Derbyshire Dales’ Conservative MP Sarah Dines said: “Following on from a survey to residents, I am delighted to announce that action is being taken.
“The response to my recent survey overwhelmingly supported highway restrictions to ensure emergency vehicles had access to Stanton in the Peak.
“Having brought these findings directly to both Derbyshire Constabulary and Derbyshire County Council, further discussions have taken place on this matter between stakeholders.
“Thankfully an agreement has been reached that there will be an emergency temporary prohibition of stopping – commonly referred to as a 24-hour Rural Clearway – implemented on the Birchover Road from 6pm on June 17 to 11:59pm on June 21.
“Further details of these measures can be found at https://one.network/?tm=122490815.
“Signage will be placed on the road to advise road users of this order, and there will be civil enforcement officers on duty who will be including this area as part of their patrols over the weekend.

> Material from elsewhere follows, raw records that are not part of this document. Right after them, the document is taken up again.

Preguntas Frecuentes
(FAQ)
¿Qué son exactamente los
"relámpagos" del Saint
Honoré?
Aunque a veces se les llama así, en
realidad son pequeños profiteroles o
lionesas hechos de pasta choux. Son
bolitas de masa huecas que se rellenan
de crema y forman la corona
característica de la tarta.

“As in previous years, landowner Adrian Davie Thornhill will be organising a clean-up after the event and I hope to be in attendance with a team to help.”
As previously reported, Ms Dines said residents have to deal with parking issues, criminal activity and anti-social behaviour as a result of visitors flocking to the Nine Ladies Stone Circle over the summer solstice.
She added: “Residents have told me of visitors using their gardens as toilets and this just isn’t acceptable.
“Last year I witnessed tents being carried onto the site, even though signs clearly state camping is illegal.
“I also witnessed heavy music amplifiers and crates of beer being taken onto the moor on trolleys as if the solstice was a festival or large party.
“This behaviour, which goes way beyond people enjoying the personal spiritual importance of the stones, is a clear abuse of the special nature of the Nine Ladies and should be prevented.”